» Testo citato:
In posizione atona mantiene il suono italiano. Infine, un suono [u] prevocalico, di fatto presente solo nei possessivi “tuo” e “suo” che peraltro rappresenta un modernismo.
Le variabilità sul territorio provinciale però è un filo più complessa rispetto a quanto abbiamo visto per la vocale “gemella” i.
Per quanto riguarda la finale, la logica è la stessa, ma il punto di variazione [e-ɛ]/[i] non coincide tra quello [u]/[o], poiché quest’ultimo leggermente più lontano dal centro nella parte est e addirittura assente nella parte ovest dove “Gesù” mantiene sempre la pronuncia identica a quella italiana senza mai mutare in “Gesò”. A est la trasformazione [o], [ɔ] è più lenta rispetto alla [e] [ɛ]. Nei comuni della bassa direttamente confinanti con Reggio si dice ancora [lo] per dire “lui”, ma già [sɛ] per dire “sì”.
Più a sud compare anche [lɔ], ma in una prima zona di passaggio si trova frequente la compresenza di parole dal suono aperto (quelle più utilizzate, come “lui” e “più” [lɔ, pjɔ]) e altre col suono chiuso che di solito sono “ricreate” su modello italiano (Gesù, blu [ʤɛ’zo, blo).
La [o] cittadina non finale ha variazioni da Est a Ovest e da Nord a Sud. Lungo la via Emilia e nelle zone poco distanti il passaggio [o]/[u] ricalca esattamente l’isoglossa che separa [e]/[i]. Il cambio si ha perciò in prossimità Gaida e nel comune di Campegine, comprende Cavriago e sul lato opposto compara con la variante [ʊ] nell’area di influenza carpigiana (ma non a Correggio!).

» Dati registrati:
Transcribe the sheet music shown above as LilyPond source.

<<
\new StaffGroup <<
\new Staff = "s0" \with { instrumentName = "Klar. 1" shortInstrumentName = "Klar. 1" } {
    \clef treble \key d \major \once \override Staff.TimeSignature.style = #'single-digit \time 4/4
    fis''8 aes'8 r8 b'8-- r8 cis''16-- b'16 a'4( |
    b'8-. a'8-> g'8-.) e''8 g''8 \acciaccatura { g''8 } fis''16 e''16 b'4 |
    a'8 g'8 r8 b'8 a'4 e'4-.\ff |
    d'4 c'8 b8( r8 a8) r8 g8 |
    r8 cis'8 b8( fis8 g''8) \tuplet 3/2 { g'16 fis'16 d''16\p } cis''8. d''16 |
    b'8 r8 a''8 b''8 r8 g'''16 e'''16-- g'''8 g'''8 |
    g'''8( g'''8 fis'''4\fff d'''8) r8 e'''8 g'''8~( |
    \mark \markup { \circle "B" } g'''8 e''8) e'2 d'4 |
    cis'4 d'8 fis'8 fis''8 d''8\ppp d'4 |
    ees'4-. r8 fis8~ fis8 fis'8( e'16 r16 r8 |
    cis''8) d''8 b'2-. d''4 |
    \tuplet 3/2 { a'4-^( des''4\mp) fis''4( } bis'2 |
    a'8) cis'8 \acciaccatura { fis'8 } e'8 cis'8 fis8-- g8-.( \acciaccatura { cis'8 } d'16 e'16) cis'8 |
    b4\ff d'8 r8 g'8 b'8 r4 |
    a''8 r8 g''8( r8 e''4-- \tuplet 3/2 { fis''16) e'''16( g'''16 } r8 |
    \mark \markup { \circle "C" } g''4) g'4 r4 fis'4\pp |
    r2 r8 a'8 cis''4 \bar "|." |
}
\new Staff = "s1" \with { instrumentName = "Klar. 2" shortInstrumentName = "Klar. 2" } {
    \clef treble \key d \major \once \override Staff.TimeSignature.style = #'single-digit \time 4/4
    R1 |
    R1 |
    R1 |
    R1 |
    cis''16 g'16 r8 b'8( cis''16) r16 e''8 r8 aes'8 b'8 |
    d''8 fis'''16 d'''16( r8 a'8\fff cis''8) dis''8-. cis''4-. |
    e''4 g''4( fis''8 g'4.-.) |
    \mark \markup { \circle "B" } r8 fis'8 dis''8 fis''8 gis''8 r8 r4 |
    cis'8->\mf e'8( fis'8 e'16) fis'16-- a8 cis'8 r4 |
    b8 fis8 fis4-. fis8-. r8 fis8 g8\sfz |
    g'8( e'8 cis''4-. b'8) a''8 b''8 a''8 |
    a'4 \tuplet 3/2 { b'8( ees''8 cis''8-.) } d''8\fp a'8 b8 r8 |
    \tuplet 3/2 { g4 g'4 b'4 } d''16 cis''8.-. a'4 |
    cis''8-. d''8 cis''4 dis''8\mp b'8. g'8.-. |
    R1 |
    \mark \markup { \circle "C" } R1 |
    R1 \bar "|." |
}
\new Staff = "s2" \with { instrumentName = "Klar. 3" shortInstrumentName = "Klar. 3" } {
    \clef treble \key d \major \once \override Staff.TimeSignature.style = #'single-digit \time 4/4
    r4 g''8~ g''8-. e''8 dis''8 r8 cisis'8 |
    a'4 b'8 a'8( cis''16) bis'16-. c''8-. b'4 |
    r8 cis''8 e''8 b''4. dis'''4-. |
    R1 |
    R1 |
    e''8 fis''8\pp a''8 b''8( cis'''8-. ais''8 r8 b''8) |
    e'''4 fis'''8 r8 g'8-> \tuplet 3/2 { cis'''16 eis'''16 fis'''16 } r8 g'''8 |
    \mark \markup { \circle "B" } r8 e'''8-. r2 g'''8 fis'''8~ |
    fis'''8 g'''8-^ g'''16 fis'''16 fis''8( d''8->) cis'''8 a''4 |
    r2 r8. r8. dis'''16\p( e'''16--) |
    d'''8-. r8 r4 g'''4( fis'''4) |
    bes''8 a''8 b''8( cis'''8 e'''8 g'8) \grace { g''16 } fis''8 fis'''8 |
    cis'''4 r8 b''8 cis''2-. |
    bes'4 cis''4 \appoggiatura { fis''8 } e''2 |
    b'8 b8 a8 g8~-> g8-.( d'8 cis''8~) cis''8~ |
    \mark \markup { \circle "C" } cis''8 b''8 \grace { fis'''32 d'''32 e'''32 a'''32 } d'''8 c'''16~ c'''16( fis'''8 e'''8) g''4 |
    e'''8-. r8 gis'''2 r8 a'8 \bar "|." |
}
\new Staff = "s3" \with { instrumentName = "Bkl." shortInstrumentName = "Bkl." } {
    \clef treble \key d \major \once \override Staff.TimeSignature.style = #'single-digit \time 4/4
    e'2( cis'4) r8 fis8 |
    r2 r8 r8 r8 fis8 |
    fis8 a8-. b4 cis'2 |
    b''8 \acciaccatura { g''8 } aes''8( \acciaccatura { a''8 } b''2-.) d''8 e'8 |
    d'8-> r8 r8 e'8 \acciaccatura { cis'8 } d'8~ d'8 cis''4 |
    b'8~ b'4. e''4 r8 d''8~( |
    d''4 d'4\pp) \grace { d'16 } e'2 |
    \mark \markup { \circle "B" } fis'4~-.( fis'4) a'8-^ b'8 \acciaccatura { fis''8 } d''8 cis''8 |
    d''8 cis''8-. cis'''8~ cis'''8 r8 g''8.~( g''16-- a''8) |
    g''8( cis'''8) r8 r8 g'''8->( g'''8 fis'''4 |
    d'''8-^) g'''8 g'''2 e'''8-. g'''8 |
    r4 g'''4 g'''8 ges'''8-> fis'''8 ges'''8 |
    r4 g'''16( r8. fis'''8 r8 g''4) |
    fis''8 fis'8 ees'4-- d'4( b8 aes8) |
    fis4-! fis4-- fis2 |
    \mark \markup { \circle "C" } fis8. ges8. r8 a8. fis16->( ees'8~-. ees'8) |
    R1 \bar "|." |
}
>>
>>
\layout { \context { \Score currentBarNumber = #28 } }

» Obiettivi:
**1.** Indica se ciascuna affermazione concorda con il testo citato, rispondendo sì o no e riportando tra virgolette le parole del testo che lo stabiliscono.
(a) Nei comuni della bassa confinanti con Reggio si usa [lo] per dire "lui".
(b) Nella parte ovest "Gesù" si trasforma in "Gesò".
(c) A est la trasformazione [o], [ɔ] avviene più rapidamente di quella [e] [ɛ].
**2.** Riscrivi il passo del testo citato che comincia con "Più a sud compare" e prosegue fino a "blu [ʤɛ’zo, blo).", scambiando "frequente" con "abituale".
**3.** Rispondi a queste domande sul testo citato.
(a) In quali parole è presente il suono [u] prevocalico?
(b) Come si dice "sì" nei comuni della bassa confinanti con Reggio?
(c) In quale area compare la variante [ʊ]?

» Risposte complete:
**1.**
(a) Sì: "Nei comuni della bassa direttamente confinanti con Reggio si dice ancora [lo] per dire “lui”".
(b) No: "dove “Gesù” mantiene sempre la pronuncia identica a quella italiana senza mai mutare in “Gesò”".
(c) No: "A est la trasformazione [o], [ɔ] è più lenta rispetto alla [e] [ɛ]."

**2.**
Più a sud compare anche [lɔ], ma in una prima zona di passaggio si trova abituale la compresenza di parole dal suono aperto (quelle più utilizzate, come “lui” e “più” [lɔ, pjɔ]) e altre col suono chiuso che di solito sono “ricreate” su modello italiano (Gesù, blu [ʤɛ’zo, blo).

**3.**
(a) Nei possessivi "tuo" e "suo".
(b) [sɛ].
(c) Nell'area di influenza carpigiana, ma non a Correggio.